(Stored data entries)

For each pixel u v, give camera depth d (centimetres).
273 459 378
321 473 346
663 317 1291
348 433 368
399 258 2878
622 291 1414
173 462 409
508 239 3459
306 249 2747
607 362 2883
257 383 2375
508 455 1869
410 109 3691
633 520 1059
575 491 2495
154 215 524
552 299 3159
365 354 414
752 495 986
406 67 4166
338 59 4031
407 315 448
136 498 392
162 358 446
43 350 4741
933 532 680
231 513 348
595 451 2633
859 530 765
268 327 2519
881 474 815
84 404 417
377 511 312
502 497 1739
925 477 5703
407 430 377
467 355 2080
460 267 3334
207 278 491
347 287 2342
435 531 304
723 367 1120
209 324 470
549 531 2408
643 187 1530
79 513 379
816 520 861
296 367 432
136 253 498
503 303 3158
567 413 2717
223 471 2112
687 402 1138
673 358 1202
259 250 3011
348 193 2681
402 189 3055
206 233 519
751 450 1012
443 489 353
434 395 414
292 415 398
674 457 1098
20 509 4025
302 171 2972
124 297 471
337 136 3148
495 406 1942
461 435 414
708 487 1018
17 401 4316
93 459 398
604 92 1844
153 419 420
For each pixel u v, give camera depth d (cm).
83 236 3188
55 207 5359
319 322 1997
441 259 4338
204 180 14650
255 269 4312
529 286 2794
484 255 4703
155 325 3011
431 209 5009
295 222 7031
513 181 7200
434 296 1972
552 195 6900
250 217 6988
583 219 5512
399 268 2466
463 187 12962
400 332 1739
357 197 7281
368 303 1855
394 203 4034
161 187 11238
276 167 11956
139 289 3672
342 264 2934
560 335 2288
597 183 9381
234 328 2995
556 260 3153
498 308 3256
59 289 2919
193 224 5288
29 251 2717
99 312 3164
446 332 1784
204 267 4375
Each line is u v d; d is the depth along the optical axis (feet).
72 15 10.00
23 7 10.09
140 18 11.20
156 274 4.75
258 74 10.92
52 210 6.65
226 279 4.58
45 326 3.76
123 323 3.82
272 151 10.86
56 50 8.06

**What the task asks**: Copy every entry exactly. Leave nothing out.

**Solution for this exercise**:
For each pixel u v, give camera depth d (centimetres).
273 459 378
321 473 346
663 317 1291
348 433 368
399 258 2878
622 291 1414
173 462 409
508 239 3459
306 249 2747
607 362 2883
257 383 2375
508 455 1869
410 109 3691
633 520 1059
575 491 2495
154 215 524
552 299 3159
365 354 414
752 495 986
406 67 4166
338 59 4031
407 315 448
136 498 392
162 358 446
43 350 4741
933 532 680
231 513 348
595 451 2633
859 530 765
268 327 2519
881 474 815
84 404 417
377 511 312
502 497 1739
925 477 5703
407 430 377
467 355 2080
460 267 3334
207 278 491
347 287 2342
435 531 304
723 367 1120
209 324 470
549 531 2408
643 187 1530
79 513 379
816 520 861
296 367 432
136 253 498
503 303 3158
567 413 2717
223 471 2112
687 402 1138
673 358 1202
259 250 3011
348 193 2681
402 189 3055
206 233 519
751 450 1012
443 489 353
434 395 414
292 415 398
674 457 1098
20 509 4025
302 171 2972
124 297 471
337 136 3148
495 406 1942
461 435 414
708 487 1018
17 401 4316
93 459 398
604 92 1844
153 419 420
For each pixel u v, give camera depth d (cm).
83 236 3188
55 207 5359
319 322 1997
441 259 4338
204 180 14650
255 269 4312
529 286 2794
484 255 4703
155 325 3011
431 209 5009
295 222 7031
513 181 7200
434 296 1972
552 195 6900
250 217 6988
583 219 5512
399 268 2466
463 187 12962
400 332 1739
357 197 7281
368 303 1855
394 203 4034
161 187 11238
276 167 11956
139 289 3672
342 264 2934
560 335 2288
597 183 9381
234 328 2995
556 260 3153
498 308 3256
59 289 2919
193 224 5288
29 251 2717
99 312 3164
446 332 1784
204 267 4375
Each line is u v d; d is the depth along the optical axis (feet).
72 15 10.00
23 7 10.09
140 18 11.20
156 274 4.75
258 74 10.92
52 210 6.65
226 279 4.58
45 326 3.76
123 323 3.82
272 151 10.86
56 50 8.06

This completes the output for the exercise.